RMM AS VOLUME(990*) COUNT(99999) OWNER(VTSTEST) LOCATION(CURRENT) PRIORITY(1)

Then, EDGHSKP EXPROC can be run and not expire the data required for test.

After the test is finished, you have a set of tapes in the TS7700 that belong to test activities. You need to decide what to do with these tapes. As a test ends, the RMM database and VOLCAT will probably be destaged (with all of the data used in the test). However, in the MI database, the tapes remain defined:

– One is in master status.

– The others are in SCRATCH status.

If the tapes are not needed anymore, manually release the volumes and then run EXPROC to return the volumes to scratch under RMM control. If the tapes will be used for future test activities, manually release these volumes. The cartridges remain in the SCRATCH status and ready for use. Remember to use a Scratch category with expiration time to ensure that no space is wasted.

Important: Although cartridges in the MI remain ready to use, you must ensure that the next time that you create the test environment that these cartridges are defined to RMM and VOLCAT. Otherwise, you cannot use them.

When enabled, the new function enables the handling of two instances on the same cluster. The DR host accesses the content of a logical volume from a point zero, and the logical volume can be updated with new copies pulled from the production cluster. You do not need a break of the gridlink to ensure that only data from time zero is available to the DR host.

For a detailed technical description, see IBM Virtualization Engine TS7700 Series Best Practices - FlashCopy for Disaster Recovery Testing, which is available at the Techdocs website (search for the term TS7700):

http://www.ibm.com/support/techdocs/atsmastr.nsf/Web/TechDocs

The following terms are newly introduced:

•Live Copy: A real-time instance of a virtual tape within a Grid that can be modified and replicated to peer clusters. This is the live instance of a volume in a cluster that is the most recent version of the volume on that cluster. If the Live Copy is also consistent relative to the grid, it can be altered by a production host or from a DR host when it is in the exclusion list of write protect.

•FlashCopy: A snapshot of a live copy at time zero. The content in the FlashCopy is fixed and does not change even if the original copy is modified or if replication events occur. A FlashCopy might not exist at a particular cluster if a live volume was not present within that cluster at time zero. In addition, a FlashCopy does not imply consistency because the live copy might have been down level to the grid, or simply incomplete at time zero.

**Provided data:**
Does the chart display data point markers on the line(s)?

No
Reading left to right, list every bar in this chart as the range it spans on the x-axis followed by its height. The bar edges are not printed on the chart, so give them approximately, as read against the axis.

**What to work on:**
Can you reproduce the TS7700 text starting at "If the tapes are" and stopping after "space is wasted."? Work only from the TS7700 text; the data plays no part.

**Answer for this exercise:**
If the tapes are not needed anymore, manually release the volumes and then run EXPROC to return the volumes to scratch under RMM control. If the tapes will be used for future test activities, manually release these volumes. The cartridges remain in the SCRATCH status and ready for use. Remember to use a Scratch category with expiration time to ensure that no space is wasted.